となり の しば が あおく みえる
tonari no shiba ga aoku mieru
I'm officially out of my old house (no more moving gripes mixed in with the yojis) and crashing at Brett's apartment for a few weeks. I can't promise that this means I'll be more productive because, as I've realized, my ability to write the yoji with regularity was largely related to the fact that I had a job, or, that is to say, on the the fact that I was obligated to sit at a desk for long periods of empty, empty time. Now that I'm out, even when I'm not busy, I have a million other things that I can do. Walk around Saga Castle, play Smash Brothers, go swimming, boost my ego by walking through crowds of JK at Youme Town (a mall chain in Japan) and draw pitying looks from my girlfriend, who knows exactly how NOT カッコいい I am.

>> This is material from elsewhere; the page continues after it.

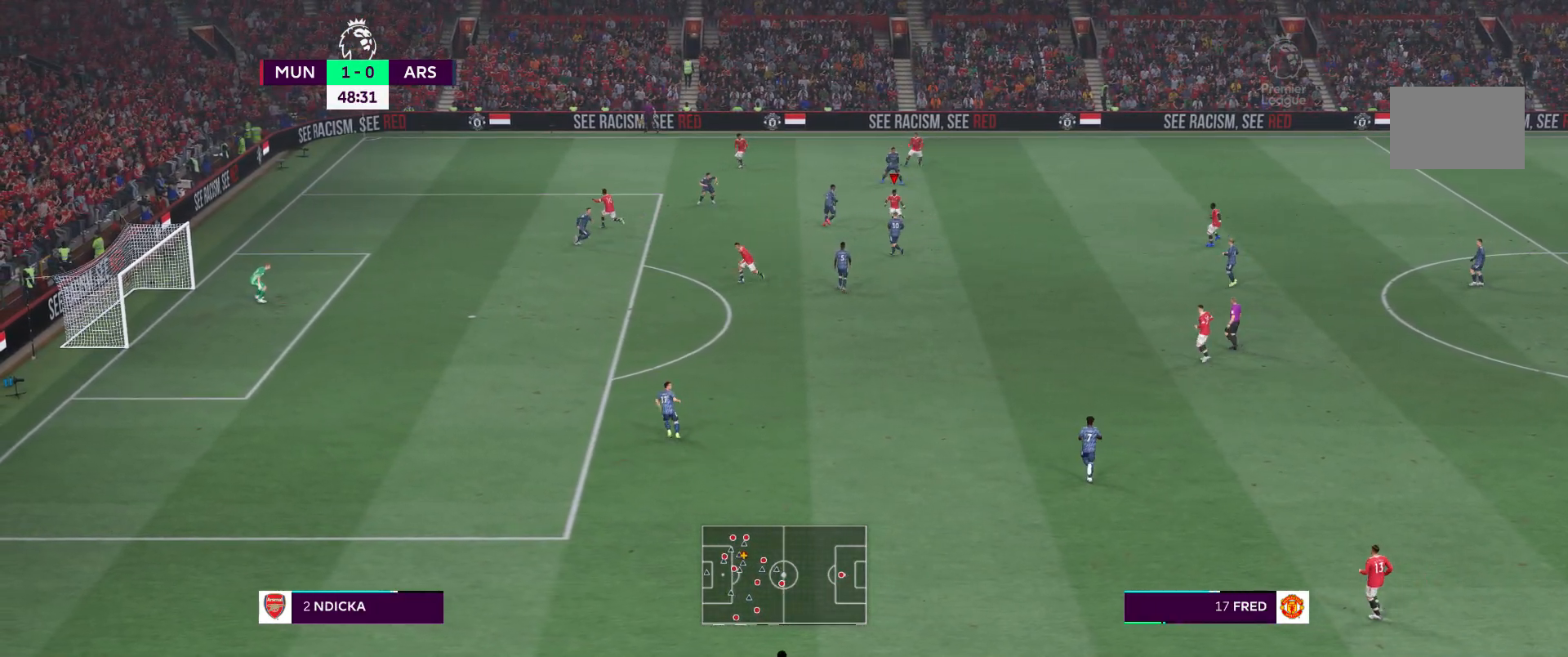
{"buttons": [], "left_stick": "down-left", "right_stick": "center", "events": []}
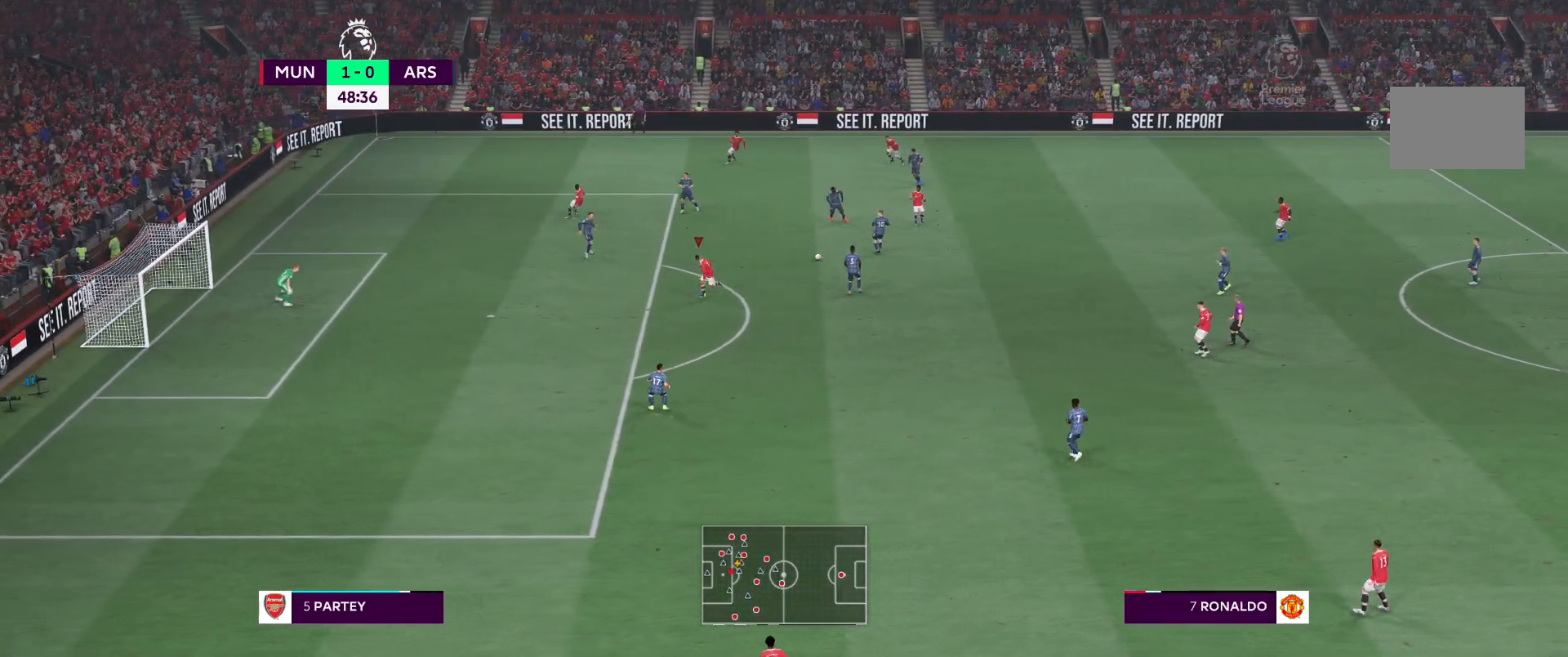
{"buttons": [], "left_stick": "down-left", "right_stick": "center", "events": []}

Sounds nice, right? But then, I'm not getting as much studying done as I used to. Maybe I was better off working at Kawa Chuu after all?
Just kidding. I just wanted a way to segue into today's ことわざ.
Literal - The neighbor's lawn looks bluer (greener).
1. The grass is always greener on the other side.
Good one to know, as apparently, it expresses a universal tenet, true of humanity no matter where you go.
Also good to know that even though 緑 (みどり; midori) means green in Japanese, in a lot of instances (traffic lights and newbies for example) are referred to as 青い (あおい；aoi), blue. This is not because of a different concept of color categorization, but actually because of a linguistic phenomenon common in a number of languages that aren't English, one that has no real bearing on today's post but is fascinating, so I will link it here: grue.
Again, in the spirit of trying to be nice to you guys, this expression is used commonly and will be instantly recognized, requiring no long-winded explanation on your part (which, I usually screw up so badly that any hopes of being perceived as knowledgeable in the ways of 日本語 go right out the window).
Lemme know if you find any situations to try it out in!
Thinking back on my old college days... man, that was fun. Partying all the time, hitting on all the girls in sight, and no matter how much I drank, I NEVER seemed to get hungover. Comparing that to my life as a working man... I can't help but think how much better it was then.
But if you remember it realistically, it was pretty rough! Eating instant ramen every day, having no money at all, if you didn't borrow a cigarette you couldn't smoke, and your mom was on your case about money like twice a week! It was terrible! Isn't your comfortable life now better than that? Sounds like a case of "The grass is always greener..." to me.